Count the lines in the items below that contain the string "della". Reply with the number only.

(Stored data entries)
____

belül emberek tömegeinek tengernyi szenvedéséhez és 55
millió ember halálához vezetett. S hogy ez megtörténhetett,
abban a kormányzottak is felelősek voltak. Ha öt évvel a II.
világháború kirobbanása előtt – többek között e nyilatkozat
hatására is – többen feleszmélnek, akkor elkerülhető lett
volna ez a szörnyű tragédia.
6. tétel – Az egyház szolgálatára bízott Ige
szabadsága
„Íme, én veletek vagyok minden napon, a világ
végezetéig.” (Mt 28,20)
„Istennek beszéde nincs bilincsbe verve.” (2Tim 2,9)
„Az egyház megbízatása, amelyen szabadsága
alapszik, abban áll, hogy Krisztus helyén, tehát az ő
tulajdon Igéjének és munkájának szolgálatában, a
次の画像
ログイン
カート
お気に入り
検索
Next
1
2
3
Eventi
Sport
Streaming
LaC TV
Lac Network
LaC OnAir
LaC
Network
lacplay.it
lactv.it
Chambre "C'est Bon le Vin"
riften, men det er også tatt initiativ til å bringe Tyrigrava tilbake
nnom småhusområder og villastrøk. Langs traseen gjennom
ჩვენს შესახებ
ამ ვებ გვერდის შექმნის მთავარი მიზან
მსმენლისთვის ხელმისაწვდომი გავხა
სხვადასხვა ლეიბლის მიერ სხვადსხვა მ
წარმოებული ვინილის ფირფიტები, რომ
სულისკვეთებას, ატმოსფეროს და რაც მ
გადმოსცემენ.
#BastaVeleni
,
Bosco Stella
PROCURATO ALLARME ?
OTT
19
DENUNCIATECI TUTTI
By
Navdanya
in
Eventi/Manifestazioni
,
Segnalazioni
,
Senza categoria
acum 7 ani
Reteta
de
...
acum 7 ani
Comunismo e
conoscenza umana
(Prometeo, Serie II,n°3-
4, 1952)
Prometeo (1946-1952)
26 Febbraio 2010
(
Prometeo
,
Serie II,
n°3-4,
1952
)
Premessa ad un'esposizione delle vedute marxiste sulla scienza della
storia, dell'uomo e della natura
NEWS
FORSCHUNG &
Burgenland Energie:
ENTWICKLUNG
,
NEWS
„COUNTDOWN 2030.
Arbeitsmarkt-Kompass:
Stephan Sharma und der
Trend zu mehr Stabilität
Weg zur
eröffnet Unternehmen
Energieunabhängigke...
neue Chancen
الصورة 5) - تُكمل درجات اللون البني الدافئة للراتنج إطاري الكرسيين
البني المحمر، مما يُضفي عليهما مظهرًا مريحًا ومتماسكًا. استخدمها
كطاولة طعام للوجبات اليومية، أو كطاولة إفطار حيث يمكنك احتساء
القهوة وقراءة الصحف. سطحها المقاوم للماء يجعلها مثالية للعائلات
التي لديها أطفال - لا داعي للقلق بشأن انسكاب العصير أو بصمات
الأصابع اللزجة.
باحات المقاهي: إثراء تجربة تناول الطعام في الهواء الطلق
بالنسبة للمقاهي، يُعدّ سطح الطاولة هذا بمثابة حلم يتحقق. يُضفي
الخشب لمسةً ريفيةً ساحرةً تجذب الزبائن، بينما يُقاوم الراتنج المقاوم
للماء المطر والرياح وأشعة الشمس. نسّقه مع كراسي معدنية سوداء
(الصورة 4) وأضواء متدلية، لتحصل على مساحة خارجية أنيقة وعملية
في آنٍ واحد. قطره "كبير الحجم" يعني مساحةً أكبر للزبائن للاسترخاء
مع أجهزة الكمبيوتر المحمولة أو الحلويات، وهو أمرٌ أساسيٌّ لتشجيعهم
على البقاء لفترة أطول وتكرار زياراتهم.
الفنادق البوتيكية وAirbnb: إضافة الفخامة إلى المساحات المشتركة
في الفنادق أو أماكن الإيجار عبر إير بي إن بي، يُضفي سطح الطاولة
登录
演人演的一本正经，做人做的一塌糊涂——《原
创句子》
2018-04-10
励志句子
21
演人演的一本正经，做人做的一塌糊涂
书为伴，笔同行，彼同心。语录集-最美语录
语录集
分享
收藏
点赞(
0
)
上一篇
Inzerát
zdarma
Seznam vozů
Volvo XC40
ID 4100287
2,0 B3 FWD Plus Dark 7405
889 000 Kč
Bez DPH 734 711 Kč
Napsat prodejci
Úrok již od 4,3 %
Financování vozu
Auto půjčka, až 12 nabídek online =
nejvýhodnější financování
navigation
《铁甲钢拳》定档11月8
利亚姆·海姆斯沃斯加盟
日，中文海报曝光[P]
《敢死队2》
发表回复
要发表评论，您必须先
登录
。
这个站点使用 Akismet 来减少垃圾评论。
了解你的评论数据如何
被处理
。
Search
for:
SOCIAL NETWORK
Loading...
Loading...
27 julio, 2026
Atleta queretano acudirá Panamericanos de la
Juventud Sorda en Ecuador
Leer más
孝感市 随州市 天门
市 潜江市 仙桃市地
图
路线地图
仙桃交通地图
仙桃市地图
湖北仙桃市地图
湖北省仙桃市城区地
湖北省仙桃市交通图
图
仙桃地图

____

▶ Solution to this exercise:
2